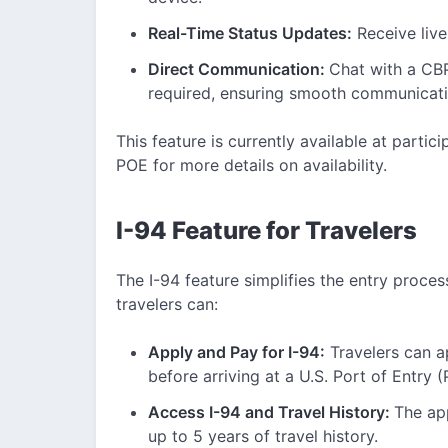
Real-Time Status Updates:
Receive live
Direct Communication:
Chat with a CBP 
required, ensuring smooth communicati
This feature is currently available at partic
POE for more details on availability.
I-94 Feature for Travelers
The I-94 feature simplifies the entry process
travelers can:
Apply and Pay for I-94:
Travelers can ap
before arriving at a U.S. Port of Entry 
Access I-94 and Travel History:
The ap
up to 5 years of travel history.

==

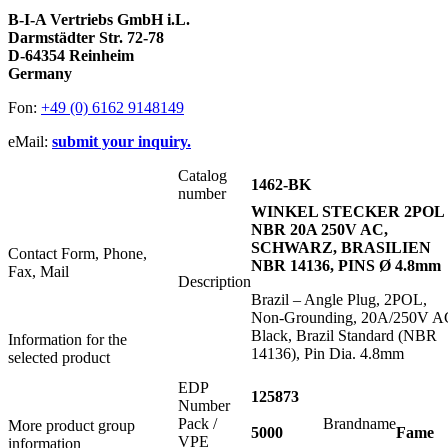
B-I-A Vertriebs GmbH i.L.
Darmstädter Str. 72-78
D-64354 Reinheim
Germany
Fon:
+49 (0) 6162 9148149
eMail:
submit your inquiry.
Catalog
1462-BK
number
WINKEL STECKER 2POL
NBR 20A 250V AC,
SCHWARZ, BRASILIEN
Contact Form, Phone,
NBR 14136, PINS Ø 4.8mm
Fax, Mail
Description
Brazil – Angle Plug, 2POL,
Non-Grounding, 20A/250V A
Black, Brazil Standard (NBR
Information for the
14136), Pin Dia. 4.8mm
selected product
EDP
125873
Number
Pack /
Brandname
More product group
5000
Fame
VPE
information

▶ **What to produce**
Where a line of the records has the string "Brazil", copy that line.

▶ **Worked solution**
Brazil – Angle Plug, 2POL,
Black, Brazil Standard (NBR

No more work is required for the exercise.